Insurance is supposed to be a safety net, a promise that when medical care is necessary, patients won’t be left facing enormous bills alone. But increasingly, AI-driven systems are making these decisions without the insight or compassion that human judgment provides. Instead of trained professionals weighing the specifics of each case, algorithms determine what gets approved and what doesn’t — often without enough transparency or accountability.

HB2175, championed by Rep. Julie Willoughby, is crucial because AI models aren’t perfect, and they’re only as good as the data they’re trained on. If past data includes biases — whether from demographics, historical claim patterns or the complexity of real-life medical cases — AI will carry those biases forward, potentially putting some patients at an unfair disadvantage. Even more concerning, these systems are designed with one primary goal: cutting costs. When reducing spending takes priority over patient care, the result is more delays, more denials and worse outcomes.
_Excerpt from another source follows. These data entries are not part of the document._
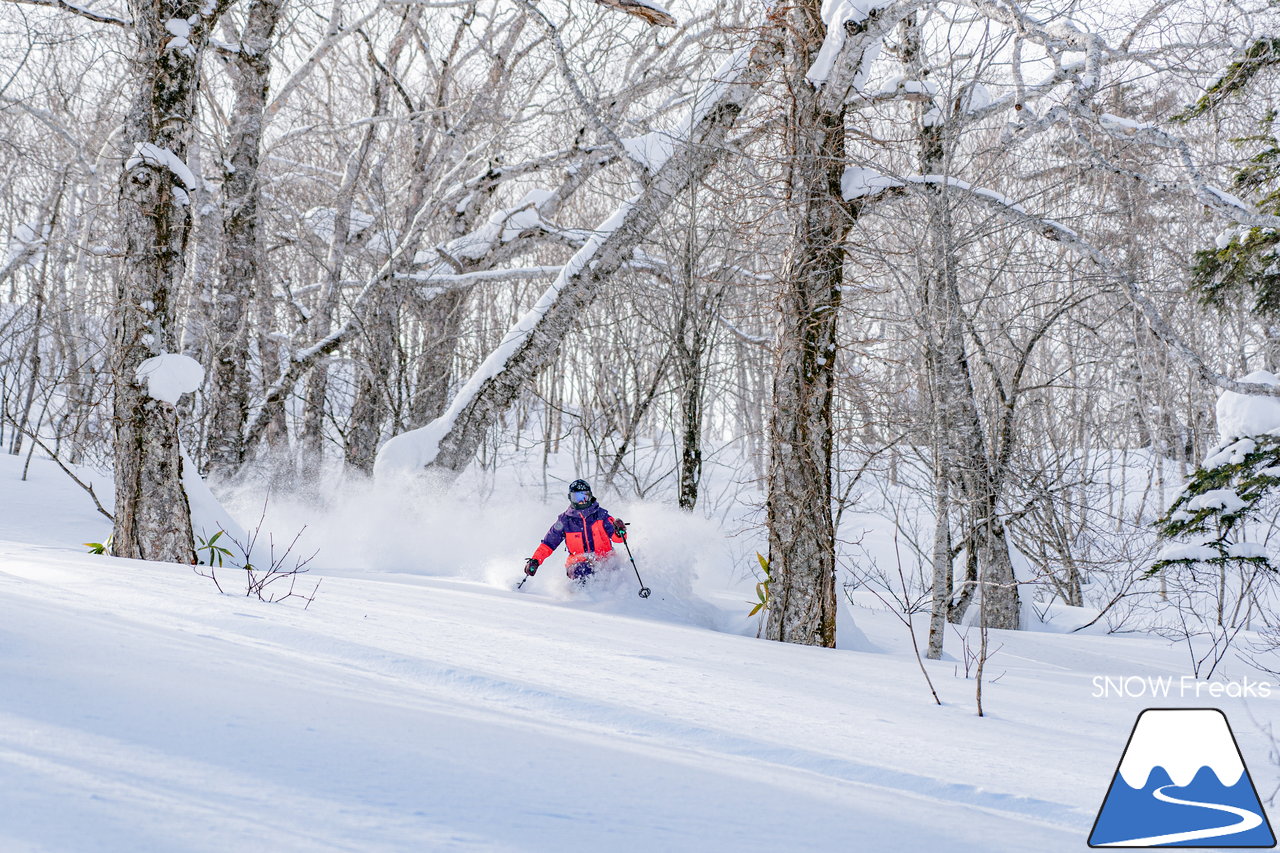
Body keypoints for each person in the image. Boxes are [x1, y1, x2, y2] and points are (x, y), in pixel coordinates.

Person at [525, 479, 628, 582]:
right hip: (578, 564)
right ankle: (582, 596)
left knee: (614, 571)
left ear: (590, 496)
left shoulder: (601, 516)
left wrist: (620, 531)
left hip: (605, 561)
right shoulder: (565, 521)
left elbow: (618, 539)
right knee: (583, 570)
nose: (581, 501)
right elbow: (548, 543)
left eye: (584, 496)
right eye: (577, 498)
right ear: (570, 498)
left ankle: (616, 594)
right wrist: (535, 560)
Perhaps the biggest concern is how AI removes the human element from medical decision-making. Algorithms can process vast amounts of data, but they can’t understand the nuances of an individual’s health or the judgment calls that doctors make every day. I recently had a conversation with a national physician leader about this issue. He told me the only way to counter AI-driven claim denials is to preemptively scrub our own billing with AI before we send it out. It struck me how absurd this is — we’re essentially in a battle to see who has the best software to get claims through the system. Instead of doctors spending time on patient care, we’re being forced into a digital arms race against insurance algorithms.

That doesn’t mean AI has no place in healthcare — it absolutely does! AI can be a valuable tool for streamlining administrative tasks, improving efficiency and even assisting with decision-making. However, when it comes to determining whether a patient receives care, human oversight is non-negotiable.

Arizona lawmakers have a real opportunity to protect patients by ensuring AI is used ethically in insurance decisions. Technology should work for people, not against them. As AI continues to shape our world, we must remember that no algorithm can replace the experience, empathy, and responsibility of a trained medical professional. The stakes are simply too high.